Big Data patterns implemented - processing abstraction

Versions: Apache Spark 2.4.2

Do you imagine a world where everybody speaks the same language? It's difficult. Fortunately, it's much easier to do in data engineering where a single API can apply to batch and streaming processing.

In this post I will cover the processing abstraction pattern. In the following 2 parts, you will see how to process an Apache Kafka topic in batch and streaming using Apache Spark's Dataset API.

Pattern definition

The main purpose of the processing abstraction pattern is to provide a single way to process data. If it's possible you don't need to learn different APIs to work with streaming and batch data. And that was one of the problems of early data processing frameworks.

At the time when Apache Spark didn't exist, Apache Hadoop's MapReduce was used to process big volumes of batch data. And it did it pretty well. However, it was not adapted for streaming pipelines because of too big I/O overhead. Other frameworks like Apache Storm were born but they required to learn another data processing abstraction.

Fortunately, this requirement disappeared with the modern data processing frameworks like Apache Spark, Apache Beam and Apache Flink where a single API can be used to process both streaming and batch data.

The processing abstraction pattern can also apply to the data sources. Some of them are universal enough to be processed in batch or streaming manner. One of them is Apache Kafka that may be consumed continuously or at static regular interval. The following 2 parts will show how to mix both of these points.

Apache Kafka and Apache Spark in batch

To execute the following tests, you will need to follow the instructions included in data generator Kafka sink example.

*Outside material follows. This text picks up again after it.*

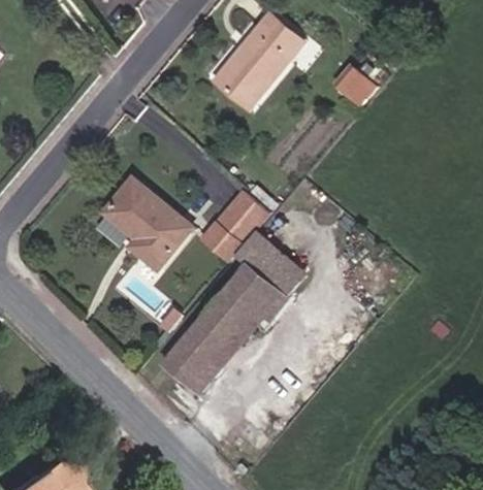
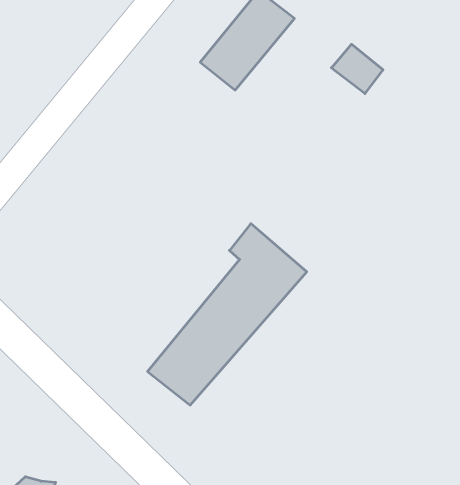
building: [101,176,195,271] -> none
building: [199,190,269,264] -> none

After executing the broker and data generator, you will need to launch the batch processing logic:

    val allRows = sparkSession.read.format("kafka")
      .option("kafka.bootstrap.servers", kafkaBroker)
      .option("client.id", s"sessionization-demo-streaming")
      .option("subscribe", topicName)
      .load()
      .map(row => row.getAs[Long]("offset"))
      .count()

    allRows should be > 0L

Apache Kafka and Apache Spark in streaming

Processing Kafka data in streaming is very similar to the batch:

    val query = sparkSession.readStream
      .format("kafka")
      .option("kafka.bootstrap.servers", kafkaBroker)
      .option("client.id", s"sessionization-demo-streaming")
      .option("subscribe", topicName)
      .load()
      .map(row => row.getAs[String]("topic"))
      .groupBy("value").count()


    query.writeStream.outputMode(OutputMode.Complete()).option("checkpointLocation", "/tmp/test-kafka")
            .format("console")
      .start().awaitTermination(30000L)

I agree, the API is slightly more verbose but it's mainly because of the execution context configuration (timeout, different sink). But globally the processing logic can be expressed with the same data abstraction which for this snippet is a Row object.

At the data source level there are some more important differences. Streaming-based version can automatically manage the processed offsets thanks to the checkpointing mechanism. The same is not true for the batch version where the offsets must be managed separately since the batch doesn't implement the checkpointing. That's also the reason why, if you execute the batch code multiple times on not changing Kafka topic, you'll always get the same results. Otherwise, it should remember the last processed position and return 0 for the 2nd execution.

Processing abstraction is an interesting pattern that applies not only on the API but also on the data source level. As shown in this post, you can use the same DataFrame abstraction to work with Apache Kafka in batch and streaming way. Even though there are still some subtle differences like offsets management, it's an interesting way to use the same framework and data source and to adapt them to different latency use cases.